→ Text excerpt:
···

Upgrade from v1.0.2 to v1.0.3
General information
The Harvester GUI Dashboard page should have an upgrade button to perform an upgrade. For more details please refer to start an upgrade.
For the air-gap env upgrade, please refer to prepare an air-gapped upgrade.
Known issues
1. Fail to download the upgrade image
Description
Downloading the upgrade image can't be complete or fails with an error.
Related issues
Workaround
Delete the current upgrade and start over. Please see "Start over an upgrade".
2. An upgrade is stuck, a node is in "Pre-drained" state (case 1)
Description
Users might see a node is stuck at the Pre-drained state for a while (> 30 minutes).
This might be caused by instance-manager-r-*
pod on node harvester-z7j2g
can’t be drained. To verify the above case:
- Check rancher server logs:Example output:
kubectl logs deployment/rancher -n cattle-system
error when evicting pods/"instance-manager-r-10dd59c4" -n "longhorn-system" (will retry after 5s): Cannot evict pod as it would violate the pod's disruption budget.
evicting pod longhorn-system/instance-manager-r-10dd59c4
error when evicting pods/"instance-manager-r-10dd59c4" -n "longhorn-system" (will retry after 5s): Cannot evict pod as it would violate the pod's disruption budget.

···

[Document images with source code]
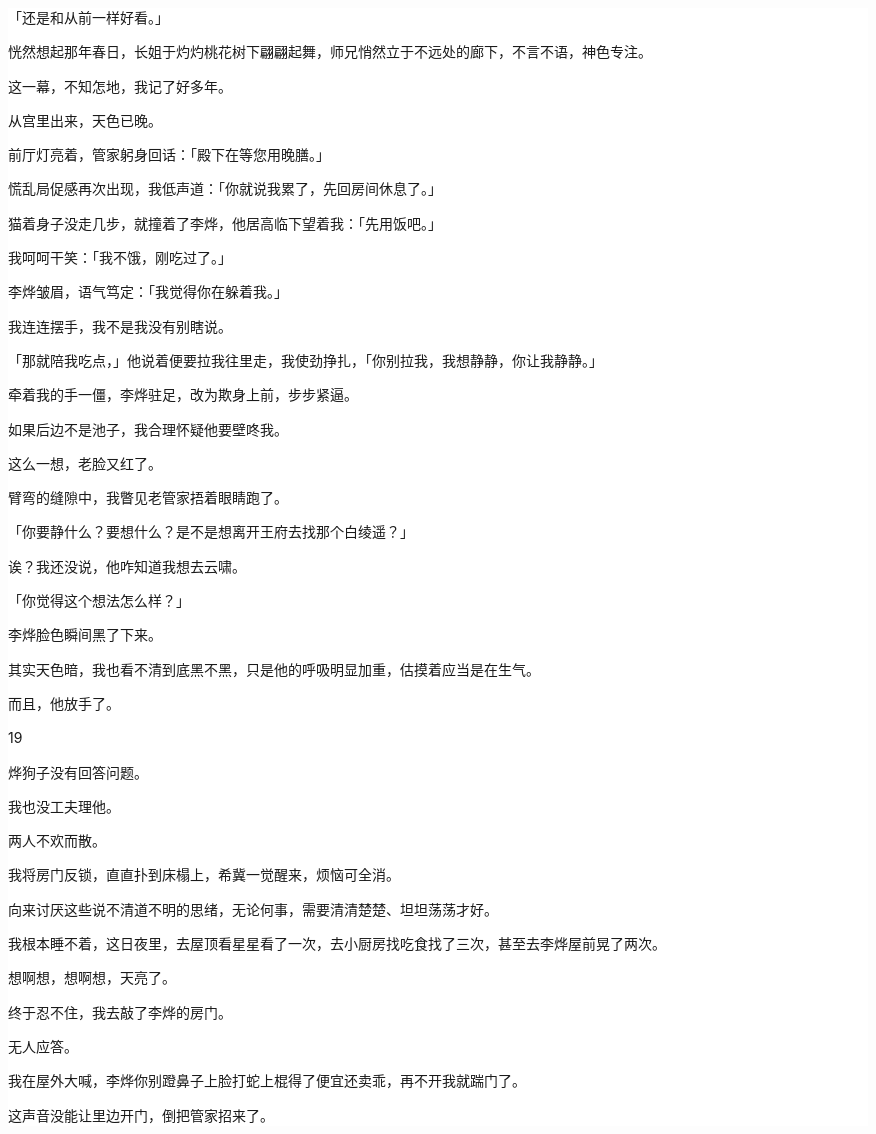 「还是和从前一样好看。」

恍然想起那年春日，长姐于灼灼桃花树下翩翩起舞，师兄悄然立于不远处的廊下，不言不语，神色专注。

这一幕，不知怎地，我记了好多年。

从宫里出来，天色已晚。

前厅灯亮着，管家躬身回话：「殿下在等您用晚膳。」

慌乱局促感再次出现，我低声道：「你就说我累了，先回房间休息了。」

猫着身子没走几步，就撞着了李烨，他居高临下望着我：「先用饭吧。」

我呵呵干笑：「我不饿，刚吃过了。」

李烨皱眉，语气笃定：「我觉得你在躲着我。」

我连连摆手，我不是我没有别瞎说。

「那就陪我吃点，」他说着便要拉我往里走，我使劲挣扎，「你别拉我，我想静静，你让我静静。」

牵着我的手一僵，李烨驻足，改为欺身上前，步步紧逼。

如果后边不是池子，我合理怀疑他要壁咚我。

这么一想，老脸又红了。

臂弯的缝隙中，我瞥见老管家捂着眼睛跑了。

「你要静什么？要想什么？是不是想离开王府去找那个白绫遥？」

诶？我还没说，他咋知道我想去云啸。

「你觉得这个想法怎么样？」

李烨脸色瞬间黑了下来。

其实天色暗，我也看不清到底黑不黑，只是他的呼吸明显加重，估摸着应当是在生气。

而且，他放手了。

19

烨狗子没有回答问题。

我也没工夫理他。

两人不欢而散。

我将房门反锁，直直扑到床榻上，希冀一觉醒来，烦恼可全消。

向来讨厌这些说不清道不明的思绪，无论何事，需要清清楚楚、坦坦荡荡才好。

我根本睡不着，这日夜里，去屋顶看星星看了一次，去小厨房找吃食找了三次，甚至去李烨屋前晃了两次。

想啊想，想啊想，天亮了。

终于忍不住，我去敲了李烨的房门。

无人应答。

我在屋外大喊，李烨你别蹬鼻子上脸打蛇上棍得了便宜还卖乖，再不开我就踹门了。

这声音没能让里边开门，倒把管家招来了。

···

→ Requirement A:
Answer these questions about the Harvester upgrade text, one per line, marked (i), (ii), (iii):
(i) Which page should have an upgrade button?
(ii) What is the workaround when the upgrade image fails to download?
(iii) For how long might users see a node stuck at the Pre-drained state?
→ Requirement B: Summarize the Harvester upgrade text in two sentences.

→ Task answer A:
(i) The Harvester GUI Dashboard page.
(ii) Delete the current upgrade and start over.
(iii) For a while, more than 30 minutes.

→ Task answer B: An upgrade from v1.0.2 to v1.0.3 is started from an upgrade button on the Harvester GUI Dashboard page, and one known issue is an upgrade image download that fails or can't complete, which is worked around by deleting the current upgrade and starting over. Another known issue is a node stuck in the Pre-drained state for more than 30 minutes, possibly because an instance-manager-r pod can't be drained, which can be verified by checking the rancher server logs.